## Work request
Without the images, set down each entry exactly.

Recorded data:

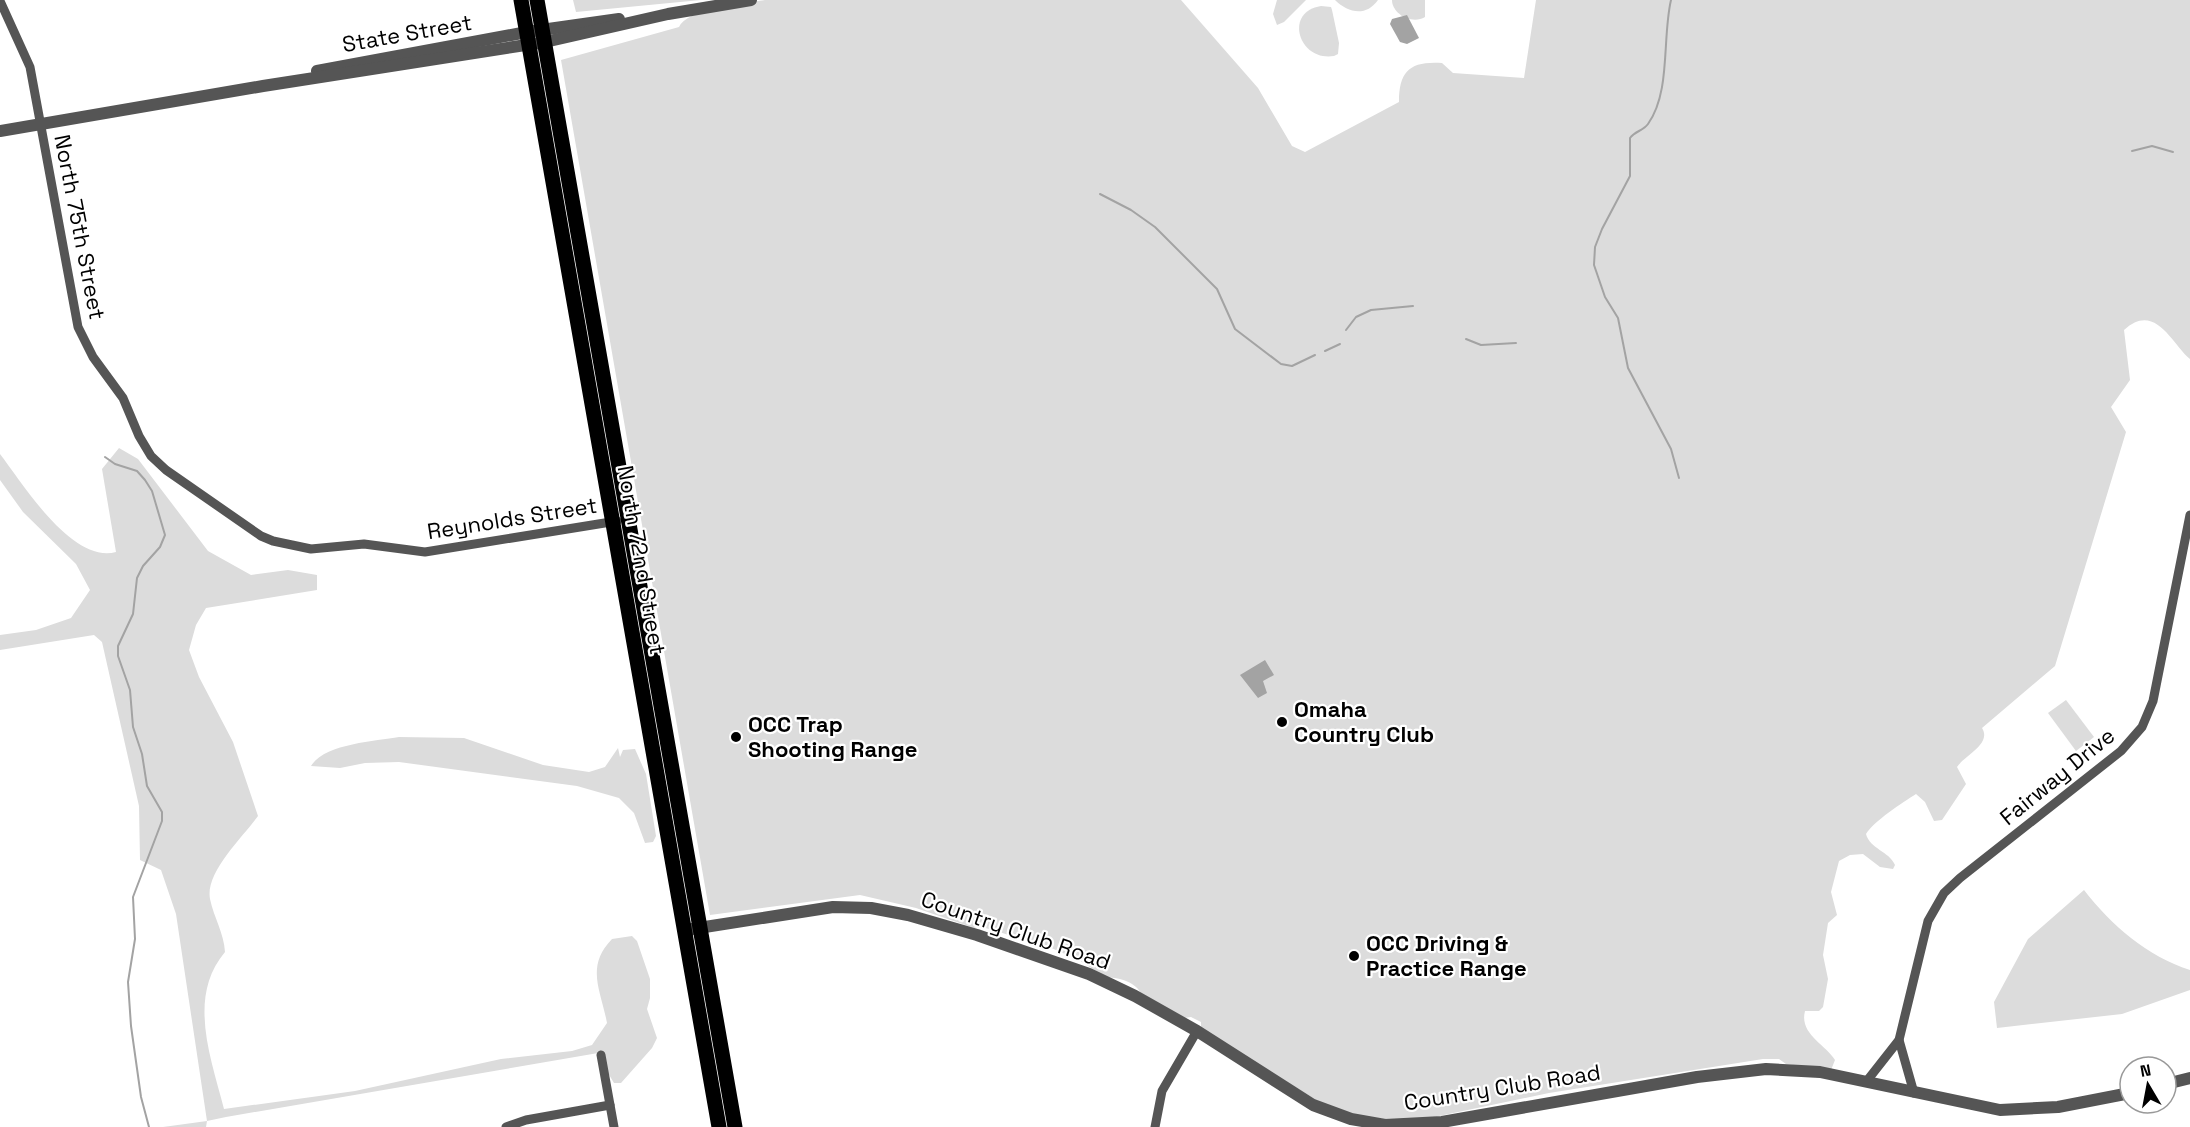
<svg xmlns="http://www.w3.org/2000/svg" width="2190" height="1127" font-family="'Space Grotesk',sans-serif">
<style>
.green{fill:#dcdcdc}
.water{fill:#a3a3a3}
.lines{fill:none;stroke-linecap:round;stroke-linejoin:round}
.stream{stroke:#a3a3a3;stroke-width:2}
.minor{stroke:#555;stroke-width:9}
.tertiary{stroke:#555;stroke-width:12}
.primary{stroke:#000;stroke-width:15}
.poi-dot{fill:#000;stroke:#fff;stroke-width:2}
.labels{text-anchor:middle;dominant-baseline:central;stroke-width:4.5;stroke-linejoin:round;paint-order:stroke}
.street-label{font-size:22px;fill:#000;stroke:#fff}
.poi-label{font-size:22px;font-weight:bold;fill:#000;stroke:#fff;text-anchor:start}
</style>
<rect width="100%" height="100%" fill="#fff"/>
<!-- green -->
<g class="green">
<path d="M573,0H701L576,12Z"/>
<path d="M765,0H1181L1258,88L1292,146L1305,152L1399,102C1399,71 1410,61 1442,63L1453,73L1524,78L1536,0H2190V359C2172,344 2155,301 2124,330L2130,380L2111,407L2126,432L2055,666L1982,728C1992,744 1965,755 1957,767L1966,784L1942,820L1934,821L1925,802L1916,794C1903,802 1873,822 1866,834C1870,849 1889,851 1895,865L1893,869L1880,867L1863,854L1850,855L1839,861L1831,892L1837,915L1828,923L1823,955L1828,979L1823,1007L1819,1011H1805C1799,1034 1825,1044 1835,1060L1831,1070L1786,1064L1779,1059H1763L1549,1093L1420,1120L1395,1121L1334,1111L1201,1029V1022L1191,1017L1184,1018L1141,993C1133,980 1118,978 1105,977L1079,960L1049,947L979,926L974,928L916,908L860,895L710,915L561,60L679,27C686,9 746,3 765,0Z"/>
<path d="M1277,0H1306L1284,22L1277,25L1273,14Z"/>
<path d="M1335,0H1378C1366,17 1348,13 1335,0Z"/>
<path d="M1392,0H1425V17C1412,25 1392,14 1392,0Z"/>
<path d="M1321,6L1331,7L1332,10L1339,43L1338,54L1334,56C1299,62 1283,12 1321,6Z"/>
<path d="M119,448L138,459L208,551L251,575L288,570L317,575V590L206,608L196,625L189,650L199,677L233,742L258,816C243,837 205,872 210,899C214,918 224,933 225,952C187,997 211,1058 224,1109L355,1091L501,1059L572,1051L592,1045L607,1023C601,990 585,967 612,939L632,936L637,941L650,979V998L647,1009L657,1038L652,1048L621,1083H614L608,1073L604,1052L226,1117L207,1121L206,1127H163L207,1121L176,914L161,870L140,860L139,806L102,642L94,635L0,650V635L36,630L71,618L90,590L76,564L23,512L0,480V454C23,484 72,564 116,552L102,469Z"/>
<path d="M2066,700L2094,737L2076,751L2048,713Z"/>
<path d="M399,737L464,738L543,765L589,772L605,767L618,748L620,757L623,750L635,749L646,774L656,836L653,842L645,843L634,813L619,798L577,786L399,762L365,763L340,768L311,766C324,744 375,741 399,737Z"/>
<path d="M2084,890C2112,926 2147,956 2190,970V990L2122,1014L1997,1028L1994,1002L2028,939Z"/>
</g>
<!-- water -->
<g class="water">
<path d="M1407,15L1419,38L1407,44L1400,42L1390,24L1392,19Z"/>
<path d="M1265,660L1274,675L1263,681L1267,693L1258,698L1240,675Z"/>
</g>
<g class="lines">
<!-- stream -->
<g class="stream">
<path d="M1671,0C1662,38 1671,92 1648,124C1643,131 1635,131 1630,138V176L1602,229L1595,247L1594,265L1605,297L1618,318L1628,368L1671,449L1679,478"/>
<path d="M2132,151L2152,146L2173,152"/>
<path d="M1100,194L1131,210L1155,227L1217,289L1235,329L1281,364L1292,366L1315,355"/>
<path d="M1346,330L1356,317L1371,310L1413,306"/>
<path d="M1466,339L1481,345L1516,343"/>
<path d="M1325,351L1340,344"/>
<path d="M105,457L115,464L137,471L145,480L152,491L165,535L160,547L143,566L137,578L133,614L118,646V656L130,690L133,727L142,754L147,786L162,812V821L133,897L135,939L128,982L131,1026L141,1097L149,1127"/>
</g>
<!-- minor -->
<g class="minor">
<path d="M0,1L30,67L78,327L93,357L123,398L139,436L151,456L166,470L261,536L273,541L311,549L364,544L425,552L617,521"/>
<path d="M1899,1040L1914,1093"/>
<path d="M601,1055L614,1127"/>
<path d="M1866,1082L1899,1040L1928,921L1944,893L1960,878L2121,751L2142,727L2153,701L2190,515"/>
<path d="M506,1127L526,1120L610,1105"/>
<path d="M1155,1127L1162,1091L1197,1031"/>
</g>
<!-- tertiary -->
<g class="tertiary">
<path d="M317,71L527,32L619,19"/>
<path d="M0,131L263,86L545,42L668,14L751,0"/>
<path d="M692,929L833,907L871,908L908,915L977,935L1089,974L1135,996L1197,1031L1313,1105L1351,1119L1385,1125L1442,1122L1697,1077L1766,1069L1820,1072L2000,1110L2058,1107L2130,1093"/>
<path d="M2166,1084L2190,1078"/>
</g>
<!-- primary -->
<g class="primary">
<path d="M521,0L719,1127"/>
<path d="M537,0L735,1127"/>
</g>
</g>
<!-- markers -->
<g class="poi-dot">
<circle cx="1282" cy="722" r="6"/>
<circle cx="736" cy="737" r="6"/>
<circle cx="1354" cy="956" r="6"/>
</g>
<g class="labels">
<!-- street labels -->
<g class="street-label">
<text transform="translate(407 33) rotate(-10)">State Street</text>
<text transform="translate(80 227) rotate(79)">North 75th Street</text>
<text transform="translate(512 518) rotate(-9)">Reynolds Street</text>
<text transform="translate(642 560) rotate(80)">North 72nd Street</text>
<text transform="translate(2057 776) rotate(-39)">Fairway Drive</text>
<text transform="translate(1016 930) rotate(19)">Country Club Road</text>
<text transform="translate(1502 1087) rotate(-9)">Country Club Road</text>
</g>
<!-- poi labels -->
<g class="poi-label">
<text x="1294" y="709">Omaha<tspan x="1294" dy="25">Country Club</tspan></text>
<text x="748" y="724">OCC Trap<tspan x="748" dy="25">Shooting Range</tspan></text>
<text x="1366" y="943">OCC Driving &amp;<tspan x="1366" dy="25">Practice Range</tspan></text>
</g>
</g>
<!-- north arrow -->
<g transform="translate(2148 1085) rotate(350)"><circle r="28" fill="#ffffff" stroke="#999999" stroke-width="1.5"/>
<path d="M0-4.5L10 22L0 15L-10 22Z" fill="#000000"/>
<text y="-9" font-size="16" font-weight="bold" text-anchor="middle" fill="#000000">N</text>
</g>
</svg>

## Written response
<svg xmlns="http://www.w3.org/2000/svg" width="2190" height="1127" font-family="'Space Grotesk',sans-serif">
<style>
.green{fill:#dcdcdc}
.water{fill:#a3a3a3}
.lines{fill:none;stroke-linecap:round;stroke-linejoin:round}
.stream{stroke:#a3a3a3;stroke-width:2}
.minor{stroke:#555;stroke-width:9}
.tertiary{stroke:#555;stroke-width:12}
.primary{stroke:#000;stroke-width:15}
.poi-dot{fill:#000;stroke:#fff;stroke-width:2}
.labels{text-anchor:middle;dominant-baseline:central;stroke-width:4.5;stroke-linejoin:round;paint-order:stroke}
.street-label{font-size:22px;fill:#000;stroke:#fff}
.poi-label{font-size:22px;font-weight:bold;fill:#000;stroke:#fff;text-anchor:start}
</style>
<rect width="100%" height="100%" fill="#fff"/>
<!-- green -->
<g class="green">
<path d="M573,0H701L576,12Z"/>
<path d="M765,0H1181L1258,88L1292,146L1305,152L1399,102C1399,71 1410,61 1442,63L1453,73L1524,78L1536,0H2190V359C2172,344 2155,301 2124,330L2130,380L2111,407L2126,432L2055,666L1982,728C1992,744 1965,755 1957,767L1966,784L1942,820L1934,821L1925,802L1916,794C1903,802 1873,822 1866,834C1870,849 1889,851 1895,865L1893,869L1880,867L1863,854L1850,855L1839,861L1831,892L1837,915L1828,923L1823,955L1828,979L1823,1007L1819,1011H1805C1799,1034 1825,1044 1835,1060L1831,1070L1786,1064L1779,1059H1763L1549,1093L1420,1120L1395,1121L1334,1111L1201,1029V1022L1191,1017L1184,1018L1141,993C1133,980 1118,978 1105,977L1079,960L1049,947L979,926L974,928L916,908L860,895L710,915L561,60L679,27C686,9 746,3 765,0Z"/>
<path d="M1277,0H1306L1284,22L1277,25L1273,14Z"/>
<path d="M1335,0H1378C1366,17 1348,13 1335,0Z"/>
<path d="M1392,0H1425V17C1412,25 1392,14 1392,0Z"/>
<path d="M1321,6L1331,7L1332,10L1339,43L1338,54L1334,56C1299,62 1283,12 1321,6Z"/>
<path d="M119,448L138,459L208,551L251,575L288,570L317,575V590L206,608L196,625L189,650L199,677L233,742L258,816C243,837 205,872 210,899C214,918 224,933 225,952C187,997 211,1058 224,1109L355,1091L501,1059L572,1051L592,1045L607,1023C601,990 585,967 612,939L632,936L637,941L650,979V998L647,1009L657,1038L652,1048L621,1083H614L608,1073L604,1052L226,1117L207,1121L206,1127H163L207,1121L176,914L161,870L140,860L139,806L102,642L94,635L0,650V635L36,630L71,618L90,590L76,564L23,512L0,480V454C23,484 72,564 116,552L102,469Z"/>
<path d="M2066,700L2094,737L2076,751L2048,713Z"/>
<path d="M399,737L464,738L543,765L589,772L605,767L618,748L620,757L623,750L635,749L646,774L656,836L653,842L645,843L634,813L619,798L577,786L399,762L365,763L340,768L311,766C324,744 375,741 399,737Z"/>
<path d="M2084,890C2112,926 2147,956 2190,970V990L2122,1014L1997,1028L1994,1002L2028,939Z"/>
</g>
<!-- water -->
<g class="water">
<path d="M1407,15L1419,38L1407,44L1400,42L1390,24L1392,19Z"/>
<path d="M1265,660L1274,675L1263,681L1267,693L1258,698L1240,675Z"/>
</g>
<g class="lines">
<!-- stream -->
<g class="stream">
<path d="M1671,0C1662,38 1671,92 1648,124C1643,131 1635,131 1630,138V176L1602,229L1595,247L1594,265L1605,297L1618,318L1628,368L1671,449L1679,478"/>
<path d="M2132,151L2152,146L2173,152"/>
<path d="M1100,194L1131,210L1155,227L1217,289L1235,329L1281,364L1292,366L1315,355"/>
<path d="M1346,330L1356,317L1371,310L1413,306"/>
<path d="M1466,339L1481,345L1516,343"/>
<path d="M1325,351L1340,344"/>
<path d="M105,457L115,464L137,471L145,480L152,491L165,535L160,547L143,566L137,578L133,614L118,646V656L130,690L133,727L142,754L147,786L162,812V821L133,897L135,939L128,982L131,1026L141,1097L149,1127"/>
</g>
<!-- minor -->
<g class="minor">
<path d="M0,1L30,67L78,327L93,357L123,398L139,436L151,456L166,470L261,536L273,541L311,549L364,544L425,552L617,521"/>
<path d="M1899,1040L1914,1093"/>
<path d="M601,1055L614,1127"/>
<path d="M1866,1082L1899,1040L1928,921L1944,893L1960,878L2121,751L2142,727L2153,701L2190,515"/>
<path d="M506,1127L526,1120L610,1105"/>
<path d="M1155,1127L1162,1091L1197,1031"/>
</g>
<!-- tertiary -->
<g class="tertiary">
<path d="M317,71L527,32L619,19"/>
<path d="M0,131L263,86L545,42L668,14L751,0"/>
<path d="M692,929L833,907L871,908L908,915L977,935L1089,974L1135,996L1197,1031L1313,1105L1351,1119L1385,1125L1442,1122L1697,1077L1766,1069L1820,1072L2000,1110L2058,1107L2130,1093"/>
<path d="M2166,1084L2190,1078"/>
</g>
<!-- primary -->
<g class="primary">
<path d="M521,0L719,1127"/>
<path d="M537,0L735,1127"/>
</g>
</g>
<!-- markers -->
<g class="poi-dot">
<circle cx="1282" cy="722" r="6"/>
<circle cx="736" cy="737" r="6"/>
<circle cx="1354" cy="956" r="6"/>
</g>
<g class="labels">
<!-- street labels -->
<g class="street-label">
<text transform="translate(407 33) rotate(-10)">State Street</text>
<text transform="translate(80 227) rotate(79)">North 75th Street</text>
<text transform="translate(512 518) rotate(-9)">Reynolds Street</text>
<text transform="translate(642 560) rotate(80)">North 72nd Street</text>
<text transform="translate(2057 776) rotate(-39)">Fairway Drive</text>
<text transform="translate(1016 930) rotate(19)">Country Club Road</text>
<text transform="translate(1502 1087) rotate(-9)">Country Club Road</text>
</g>
<!-- poi labels -->
<g class="poi-label">
<text x="1294" y="709">Omaha<tspan x="1294" dy="25">Country Club</tspan></text>
<text x="748" y="724">OCC Trap<tspan x="748" dy="25">Shooting Range</tspan></text>
<text x="1366" y="943">OCC Driving &amp;<tspan x="1366" dy="25">Practice Range</tspan></text>
</g>
</g>
<!-- north arrow -->
<g transform="translate(2148 1085) rotate(350)"><circle r="28" fill="#ffffff" stroke="#999999" stroke-width="1.5"/>
<path d="M0-4.5L10 22L0 15L-10 22Z" fill="#000000"/>
<text y="-9" font-size="16" font-weight="bold" text-anchor="middle" fill="#000000">N</text>
</g>
</svg>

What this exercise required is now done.